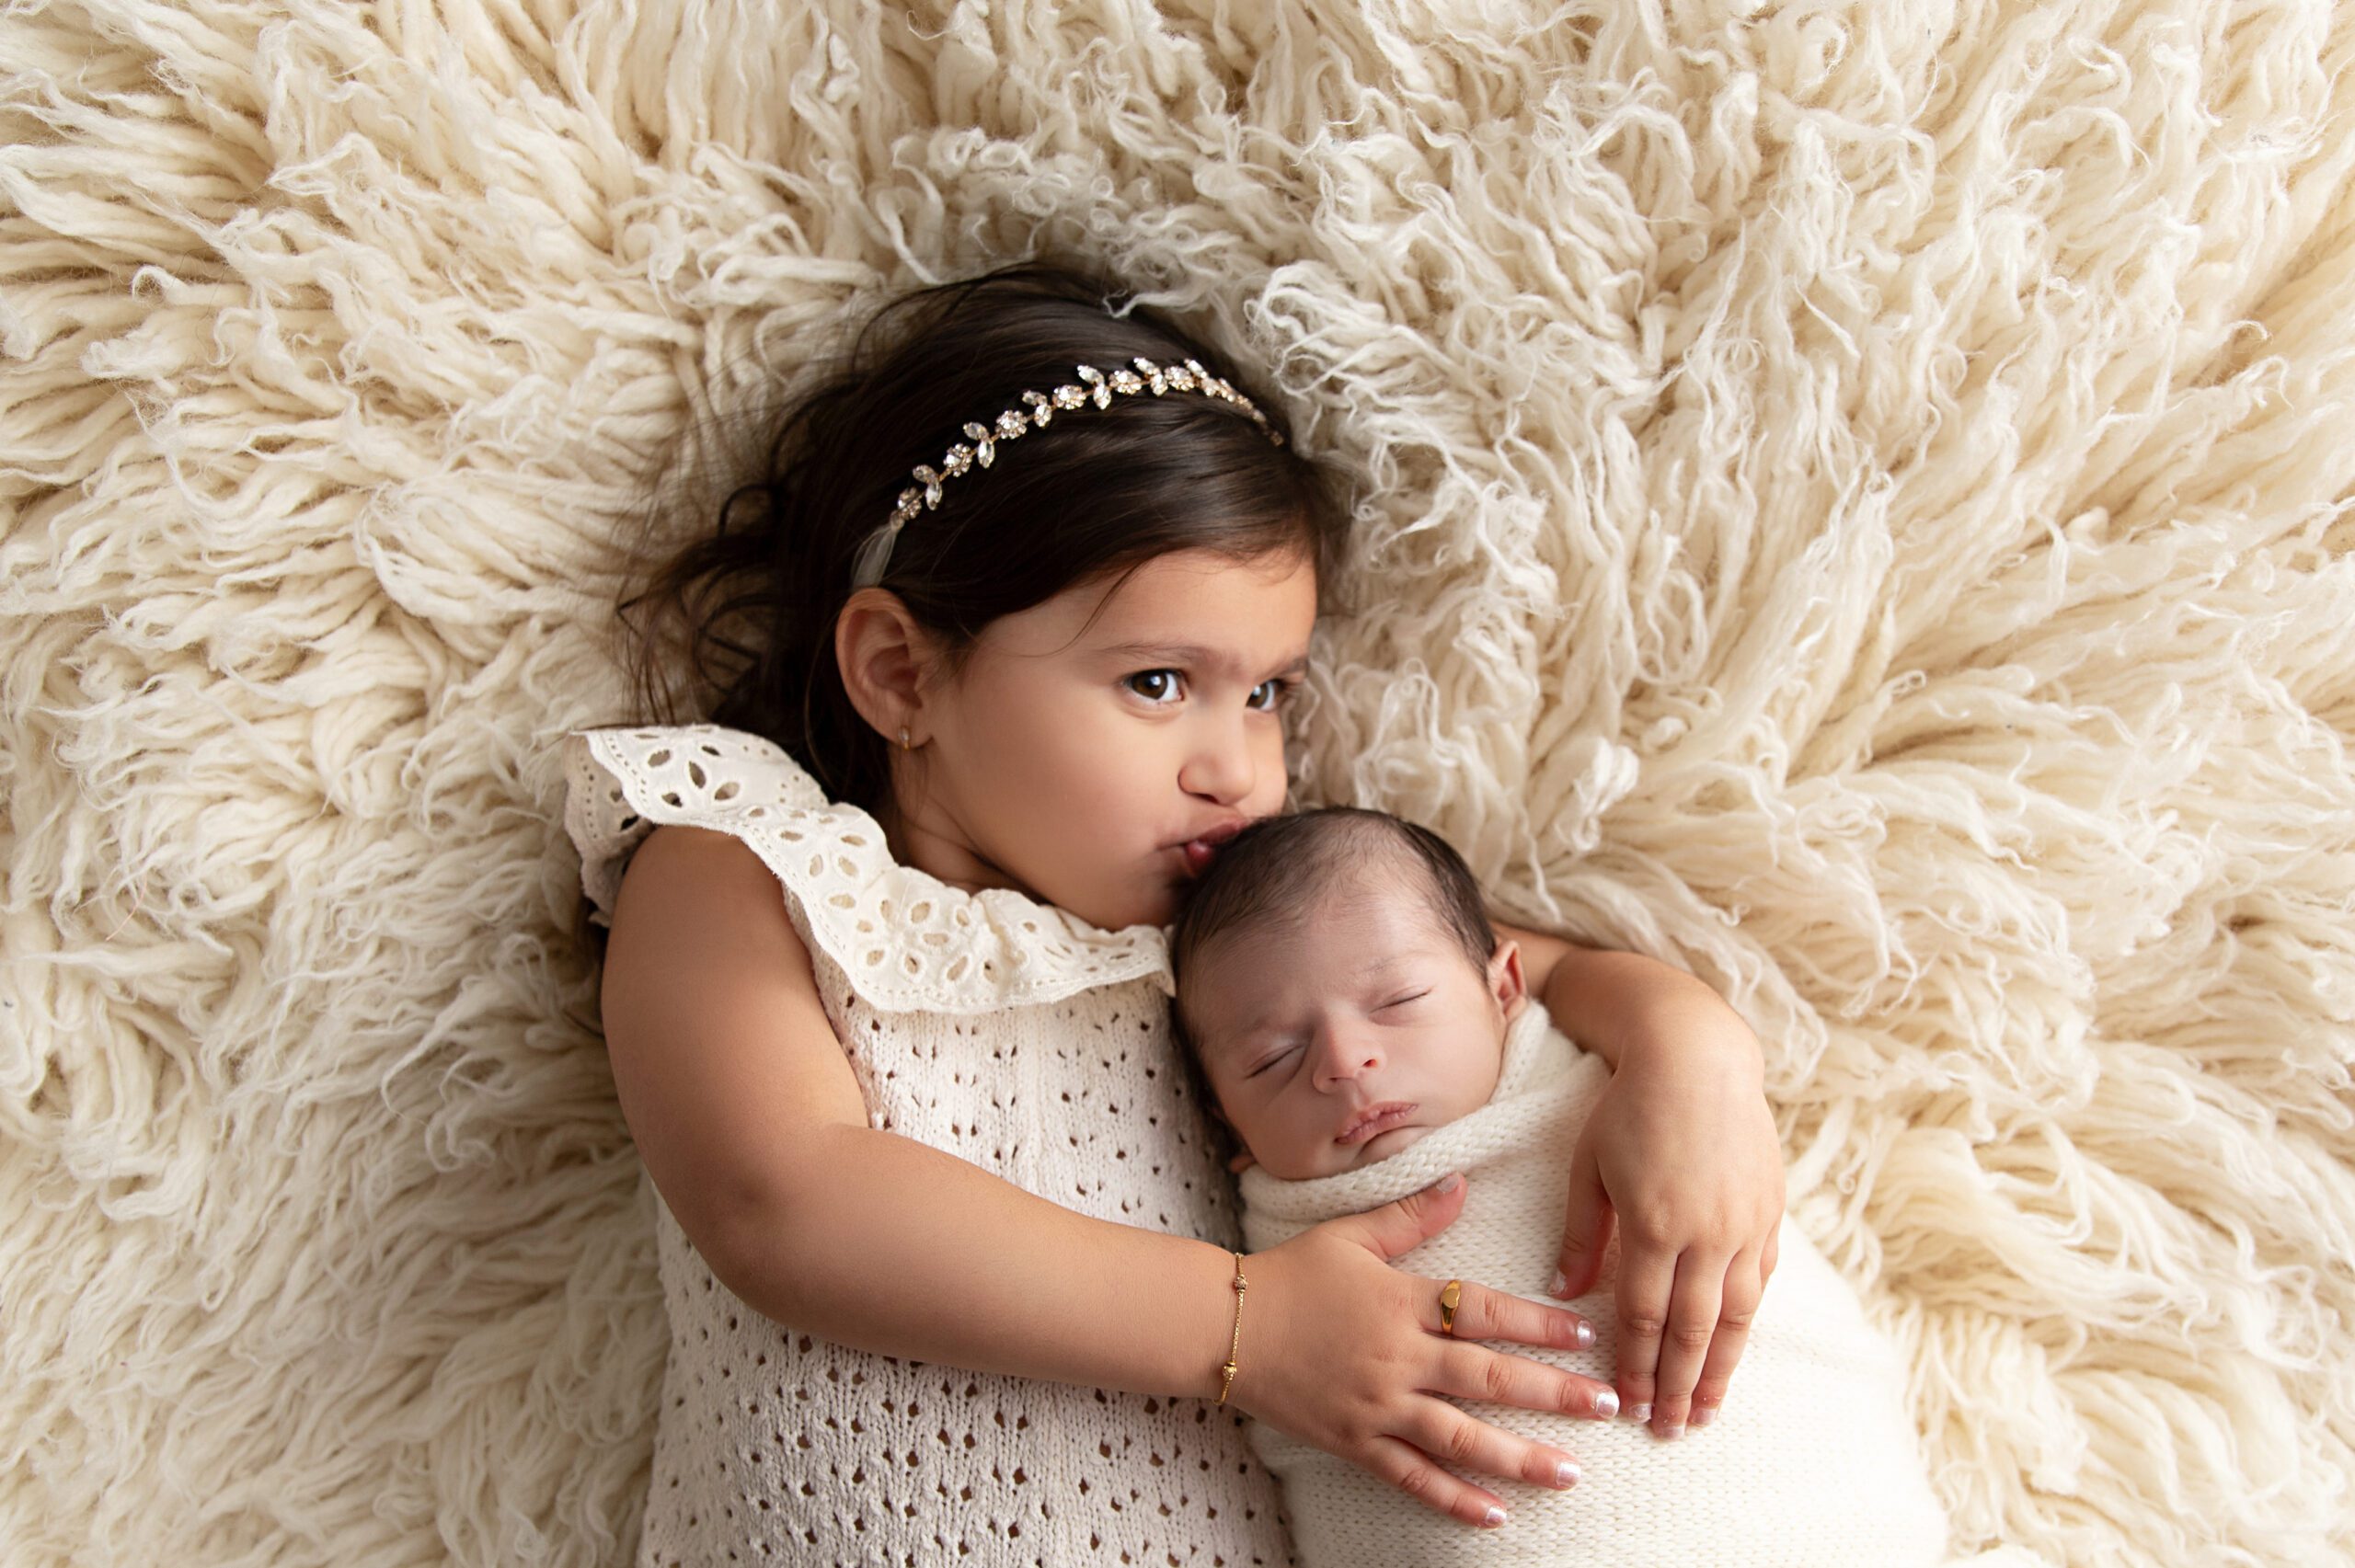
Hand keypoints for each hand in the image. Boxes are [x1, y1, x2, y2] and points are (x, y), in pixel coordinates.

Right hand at [1234, 1173, 1617, 1529]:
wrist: (1224, 1326)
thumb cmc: (1289, 1274)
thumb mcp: (1351, 1235)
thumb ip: (1412, 1216)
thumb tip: (1462, 1182)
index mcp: (1402, 1301)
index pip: (1485, 1312)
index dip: (1539, 1324)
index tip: (1586, 1336)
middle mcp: (1398, 1357)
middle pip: (1488, 1378)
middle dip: (1554, 1394)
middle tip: (1608, 1405)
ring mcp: (1378, 1406)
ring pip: (1460, 1438)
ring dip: (1520, 1456)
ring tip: (1570, 1471)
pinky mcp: (1355, 1442)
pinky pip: (1412, 1476)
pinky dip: (1454, 1498)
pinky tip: (1496, 1514)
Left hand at [1550, 988, 1781, 1437]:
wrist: (1697, 1057)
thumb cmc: (1628, 1106)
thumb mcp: (1588, 1167)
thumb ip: (1582, 1236)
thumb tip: (1567, 1294)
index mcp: (1655, 1226)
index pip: (1645, 1317)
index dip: (1637, 1366)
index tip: (1629, 1404)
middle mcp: (1707, 1234)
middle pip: (1693, 1330)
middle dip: (1678, 1386)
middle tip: (1668, 1429)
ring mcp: (1745, 1225)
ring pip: (1736, 1316)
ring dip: (1720, 1368)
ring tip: (1707, 1409)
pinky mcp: (1769, 1212)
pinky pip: (1761, 1280)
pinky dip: (1747, 1319)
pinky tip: (1736, 1346)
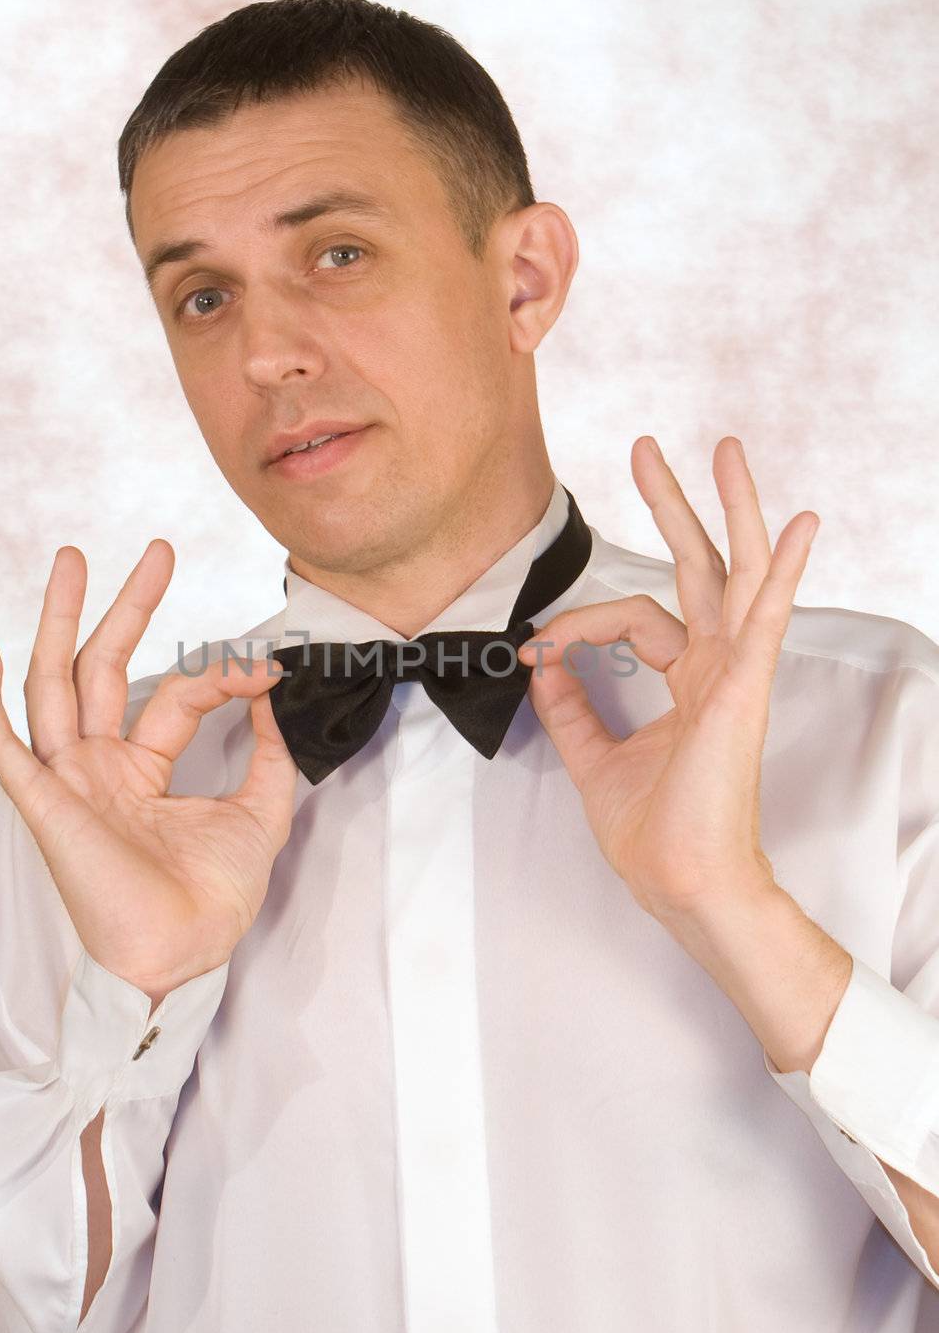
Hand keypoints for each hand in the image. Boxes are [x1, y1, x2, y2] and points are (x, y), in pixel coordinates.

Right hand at [0, 540, 295, 1005]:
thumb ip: (270, 757)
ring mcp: (69, 780)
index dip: (221, 673)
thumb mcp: (260, 814)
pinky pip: (4, 747)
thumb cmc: (213, 901)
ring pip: (54, 685)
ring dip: (61, 621)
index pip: (176, 695)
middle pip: (104, 667)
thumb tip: (273, 695)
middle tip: (156, 550)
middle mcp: (100, 765)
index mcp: (142, 768)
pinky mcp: (45, 803)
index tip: (269, 667)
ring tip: (71, 560)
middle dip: (127, 606)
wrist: (184, 954)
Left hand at [519, 436, 818, 925]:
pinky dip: (781, 570)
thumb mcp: (594, 760)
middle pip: (696, 566)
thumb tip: (543, 665)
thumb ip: (571, 710)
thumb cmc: (655, 835)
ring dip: (730, 508)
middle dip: (672, 505)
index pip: (632, 620)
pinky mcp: (743, 689)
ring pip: (738, 572)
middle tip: (645, 449)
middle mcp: (716, 668)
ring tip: (722, 448)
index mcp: (688, 682)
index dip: (578, 624)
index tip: (533, 646)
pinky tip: (799, 524)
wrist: (682, 884)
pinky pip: (765, 617)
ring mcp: (735, 674)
··········
• TASK PROMPT: If a picture sits between the line containing "pinky mcp: (1769, 1212)" and the line containing "ring mcp: (69, 780)", leave it out, and return the lines of that range above exactly, both ends included.

• FINAL ANSWER:
pinky mcp: (1769, 1212)
pinky pip: (1761, 1280)
pinky dip: (1747, 1319)
pinky tip: (1736, 1346)
Hand keypoints for each hand in the image. Boxes are [x1, y1, x2, y2] and points are (x, y), in pixel coordinates.

Right hand at [0, 540, 295, 1005]:
thumb ip: (270, 757)
ring mcp: (69, 780)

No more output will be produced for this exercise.